▶ _What to do_: Please pull out the stretch of rows below from the line containing "Where does the" through the line containing "Which series has the widest spread of values?", copying each line word for word. Leave the pictures out.

Chart comprehension data
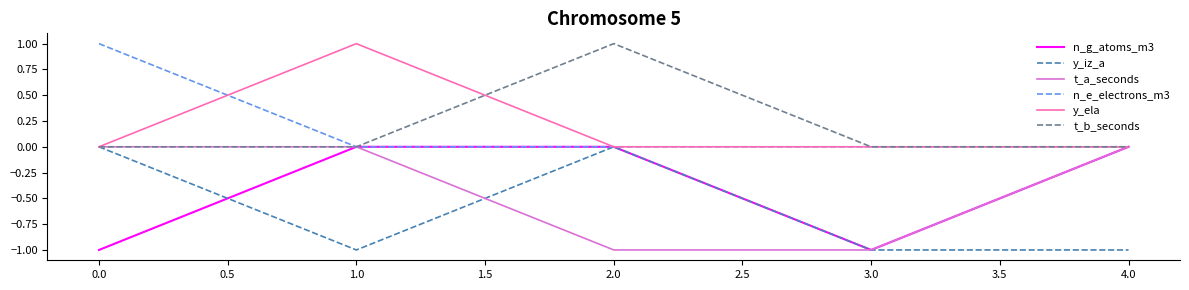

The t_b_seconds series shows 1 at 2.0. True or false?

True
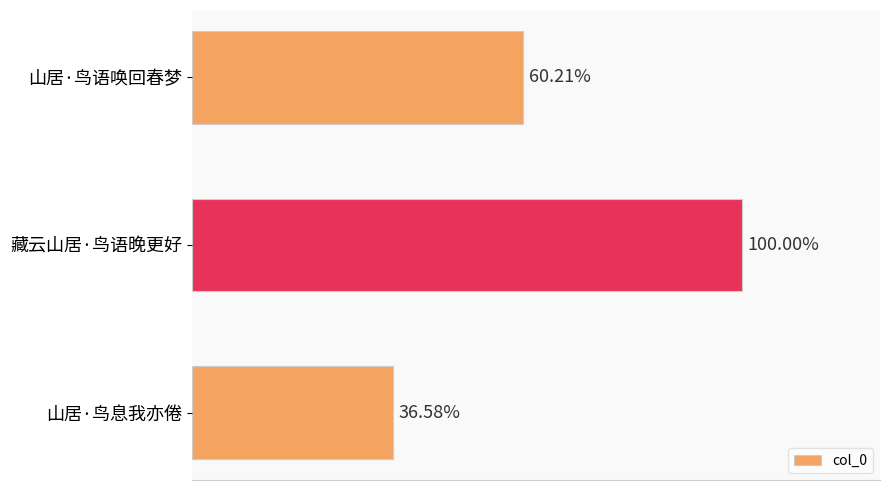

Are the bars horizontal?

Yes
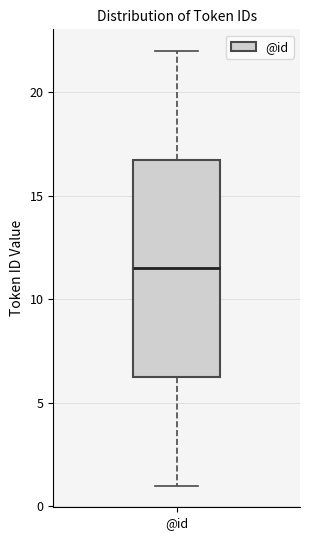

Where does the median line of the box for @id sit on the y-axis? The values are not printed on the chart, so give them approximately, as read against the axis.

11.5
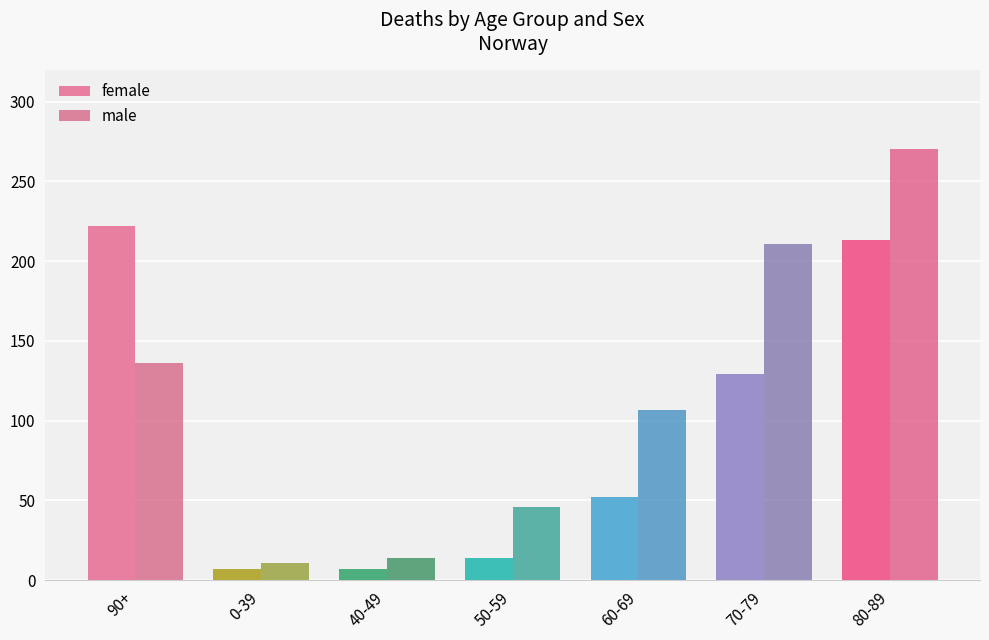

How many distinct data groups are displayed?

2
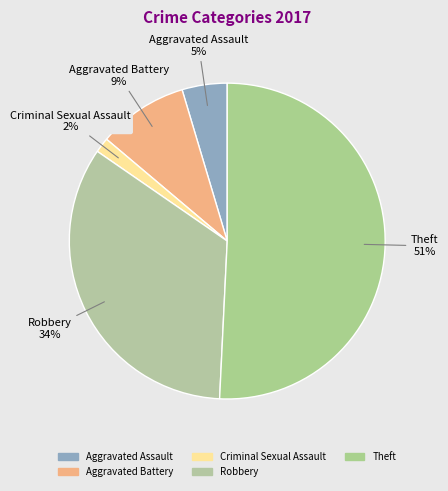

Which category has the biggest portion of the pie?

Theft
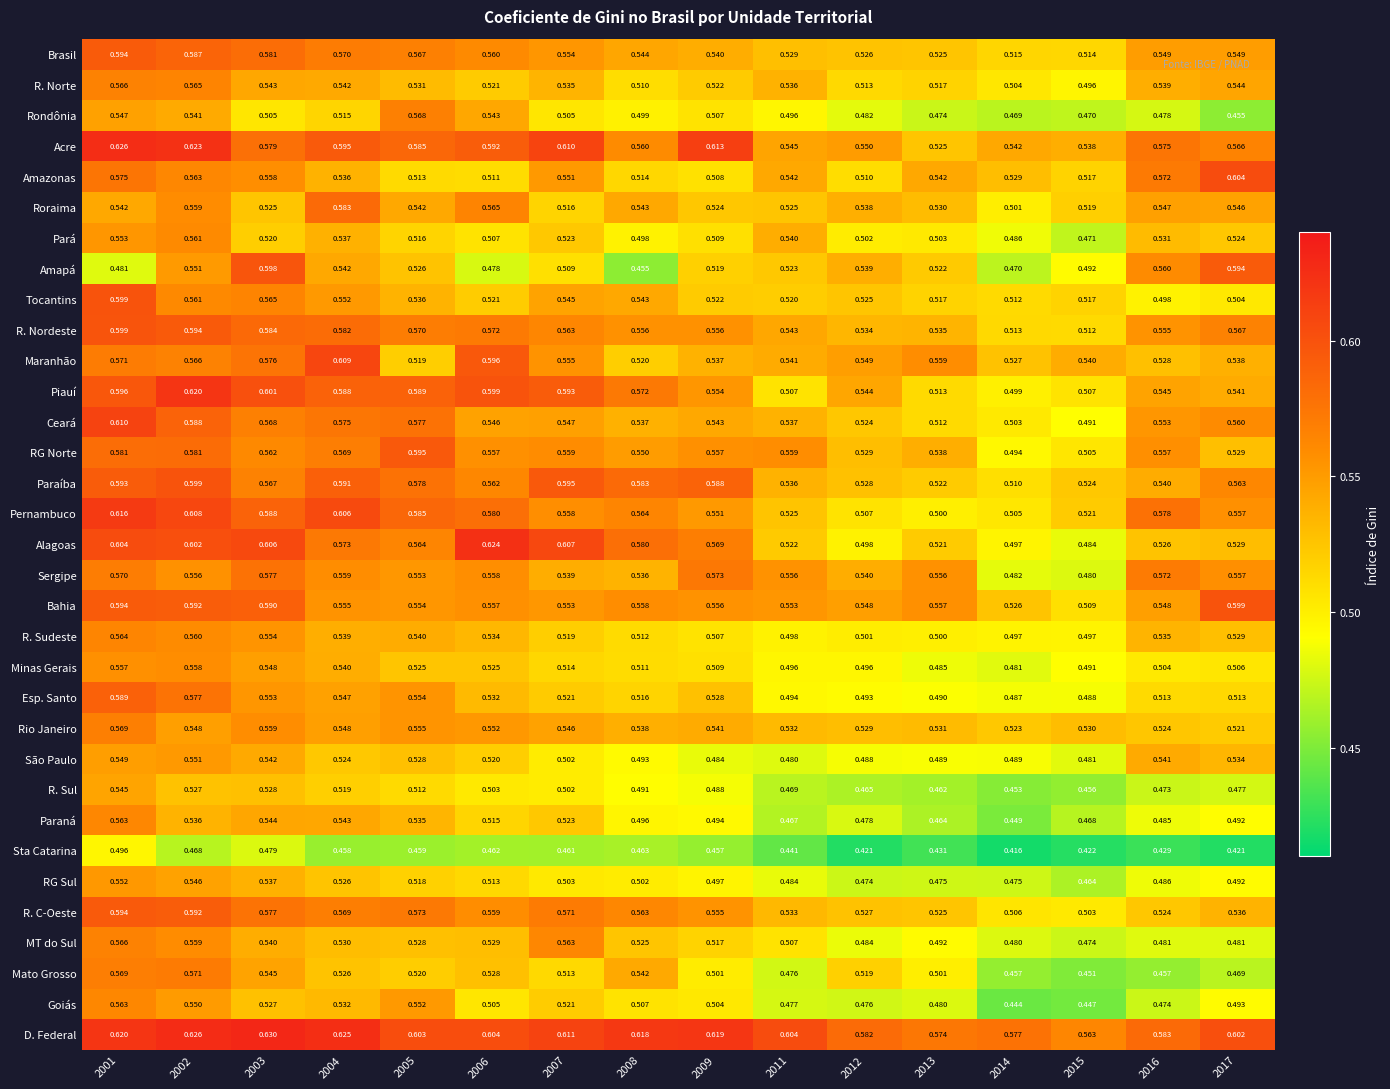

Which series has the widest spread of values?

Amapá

--

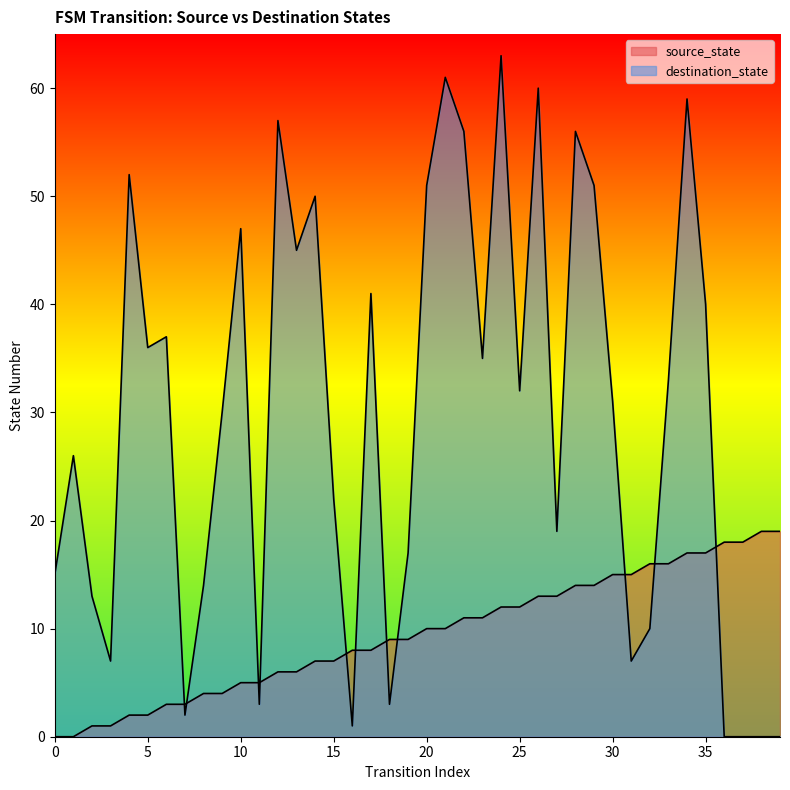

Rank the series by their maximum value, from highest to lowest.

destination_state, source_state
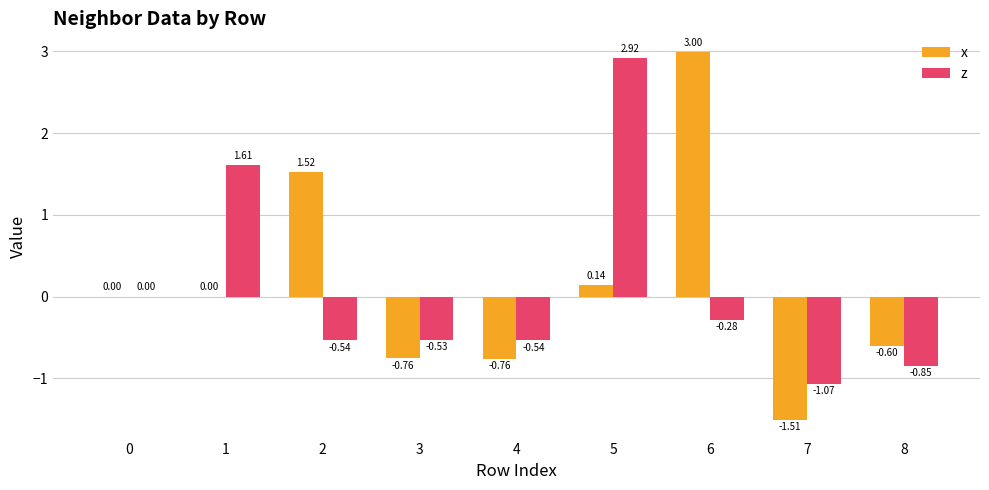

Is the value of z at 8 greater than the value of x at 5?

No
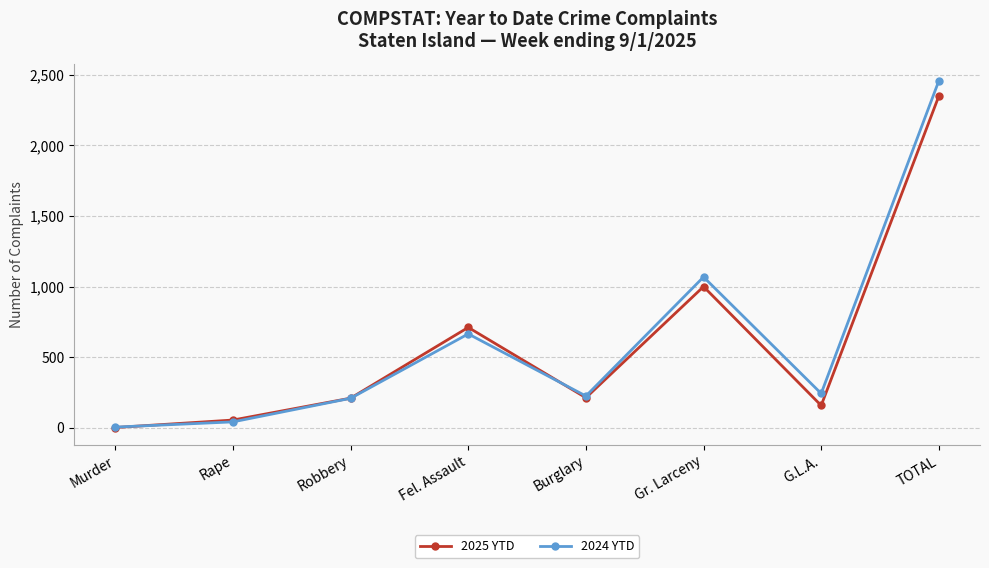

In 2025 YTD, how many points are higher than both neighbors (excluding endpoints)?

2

▶ _Written solution_:
Where does the median line of the box for @id sit on the y-axis? The values are not printed on the chart, so give them approximately, as read against the axis.

11.5

How many distinct data groups are displayed?

2

Which category has the biggest portion of the pie?

Theft

Which series has the widest spread of values?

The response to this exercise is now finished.